### AIM OF THE EXERCISE
Wherever the line that contains "middle pip: (254, 338)" falls, repeat it and the lines after it exactly until the records end, without any pictures.
::::::
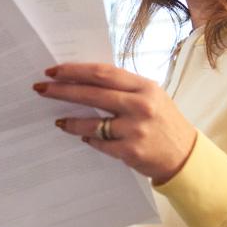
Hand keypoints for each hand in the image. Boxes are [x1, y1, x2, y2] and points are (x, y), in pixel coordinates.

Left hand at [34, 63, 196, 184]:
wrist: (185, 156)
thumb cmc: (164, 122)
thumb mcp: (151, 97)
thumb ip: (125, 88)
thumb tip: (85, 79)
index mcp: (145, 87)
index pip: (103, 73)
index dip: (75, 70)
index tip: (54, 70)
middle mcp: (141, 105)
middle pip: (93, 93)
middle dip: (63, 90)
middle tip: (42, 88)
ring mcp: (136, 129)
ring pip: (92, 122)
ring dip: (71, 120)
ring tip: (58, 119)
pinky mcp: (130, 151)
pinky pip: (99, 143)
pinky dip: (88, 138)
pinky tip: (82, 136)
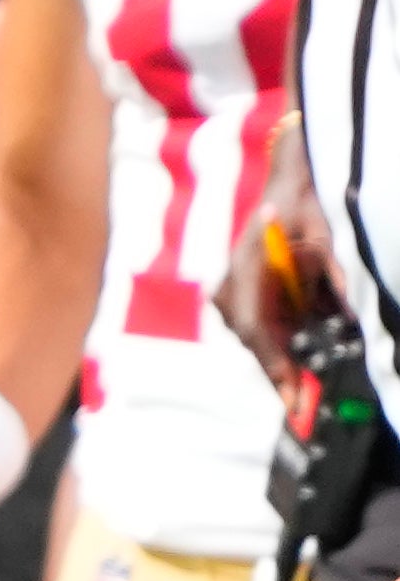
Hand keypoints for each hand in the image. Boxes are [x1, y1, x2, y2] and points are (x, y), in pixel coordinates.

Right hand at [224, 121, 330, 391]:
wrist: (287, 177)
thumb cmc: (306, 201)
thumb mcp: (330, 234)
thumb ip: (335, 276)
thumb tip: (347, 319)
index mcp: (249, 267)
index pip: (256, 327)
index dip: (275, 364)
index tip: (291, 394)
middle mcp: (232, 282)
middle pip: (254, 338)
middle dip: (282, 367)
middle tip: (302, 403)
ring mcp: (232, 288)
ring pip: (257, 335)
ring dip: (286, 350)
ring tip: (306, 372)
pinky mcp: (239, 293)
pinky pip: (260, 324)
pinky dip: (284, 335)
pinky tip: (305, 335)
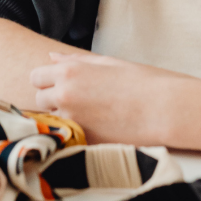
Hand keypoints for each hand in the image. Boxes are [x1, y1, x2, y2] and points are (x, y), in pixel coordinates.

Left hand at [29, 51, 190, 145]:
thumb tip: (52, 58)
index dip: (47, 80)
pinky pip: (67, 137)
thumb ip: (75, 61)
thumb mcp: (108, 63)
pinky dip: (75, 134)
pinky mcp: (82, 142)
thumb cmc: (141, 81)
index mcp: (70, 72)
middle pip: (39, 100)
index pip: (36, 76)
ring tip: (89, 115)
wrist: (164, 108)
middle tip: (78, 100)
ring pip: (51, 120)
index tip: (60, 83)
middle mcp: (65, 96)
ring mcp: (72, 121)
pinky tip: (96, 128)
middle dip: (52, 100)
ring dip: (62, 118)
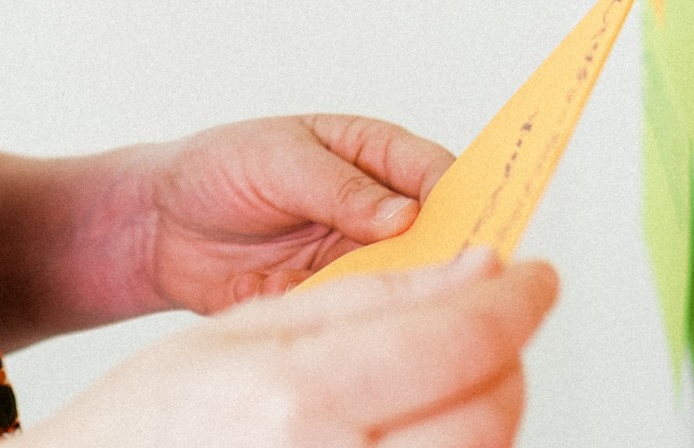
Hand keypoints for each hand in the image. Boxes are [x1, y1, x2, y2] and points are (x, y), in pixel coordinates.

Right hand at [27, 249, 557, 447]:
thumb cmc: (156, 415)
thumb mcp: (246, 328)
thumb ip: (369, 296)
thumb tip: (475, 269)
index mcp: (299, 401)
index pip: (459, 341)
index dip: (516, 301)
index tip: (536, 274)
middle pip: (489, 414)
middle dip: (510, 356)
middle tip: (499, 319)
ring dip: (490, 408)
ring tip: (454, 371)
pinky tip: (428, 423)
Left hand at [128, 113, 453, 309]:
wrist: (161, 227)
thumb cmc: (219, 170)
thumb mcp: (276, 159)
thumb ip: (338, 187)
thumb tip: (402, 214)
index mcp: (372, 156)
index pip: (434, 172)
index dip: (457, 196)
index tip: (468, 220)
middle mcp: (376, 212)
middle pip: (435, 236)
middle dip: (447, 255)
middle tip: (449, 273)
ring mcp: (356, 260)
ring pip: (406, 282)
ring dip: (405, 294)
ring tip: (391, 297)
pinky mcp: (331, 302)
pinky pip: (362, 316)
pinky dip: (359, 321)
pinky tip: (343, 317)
::::::
### SOLVED EXERCISE
middle pip: (254, 338)
middle dip: (282, 367)
middle tip: (302, 403)
ring mcp: (232, 288)
ring pip: (257, 335)
ring dip: (286, 350)
ring tip: (306, 372)
pinky mcp: (239, 293)
pinky pip: (260, 324)
pinky dip: (284, 335)
pinky tip: (305, 335)
Hand keypoints for each hand in the image. Boxes are [x1, y1, x2, y2] and points are (x, y), in pixel coordinates.

Left hand at [29, 51, 190, 145]:
thumb tip: (52, 58)
index dip: (47, 80)
pinky pip: (67, 137)
thumb ip: (75, 61)
thumb mcp: (108, 63)
pinky dip: (75, 134)
pinky mcp: (82, 142)
thumb cmc: (141, 81)
index mcp: (70, 72)
middle pip: (39, 100)
index pip: (36, 76)
ring tip: (89, 115)
wrist: (164, 108)
middle tip: (78, 100)
ring pip: (51, 120)
index tip: (60, 83)
middle mcp: (65, 96)
ring mcp: (72, 121)
pinky tip: (96, 128)
middle dip: (52, 100)
ring dip: (62, 118)
Hand keypoints for each hand in the image. Boxes are [x1, y1, x2, y2] and points are (x, y), in pixel coordinates.

Right hand at [27, 249, 557, 447]:
thumb cmc: (156, 415)
thumb mcp: (246, 328)
thumb ip: (369, 296)
thumb tip: (475, 269)
index mcp: (299, 401)
index pip: (459, 341)
index dip: (516, 301)
index tip: (536, 274)
middle pip: (489, 414)
middle dip: (510, 356)
middle tip: (499, 319)
ring dip: (490, 408)
ring tip: (454, 371)
pinky tip: (428, 423)
Left hand at [128, 113, 453, 309]:
wrist: (161, 227)
thumb cmc: (219, 170)
thumb mcp: (276, 159)
thumb ip: (338, 187)
thumb tip: (402, 214)
index mcp: (372, 156)
index pip: (434, 172)
index dip: (457, 196)
index tip: (468, 220)
middle mcp: (376, 212)
middle pip: (435, 236)
middle dip: (447, 255)
middle tip: (449, 273)
ring mcp: (356, 260)
ring pip: (406, 282)
ring dip: (405, 294)
ring tip: (391, 297)
pinky mcp: (331, 302)
pinky pip: (362, 316)
pinky dip: (359, 321)
pinky tip: (343, 317)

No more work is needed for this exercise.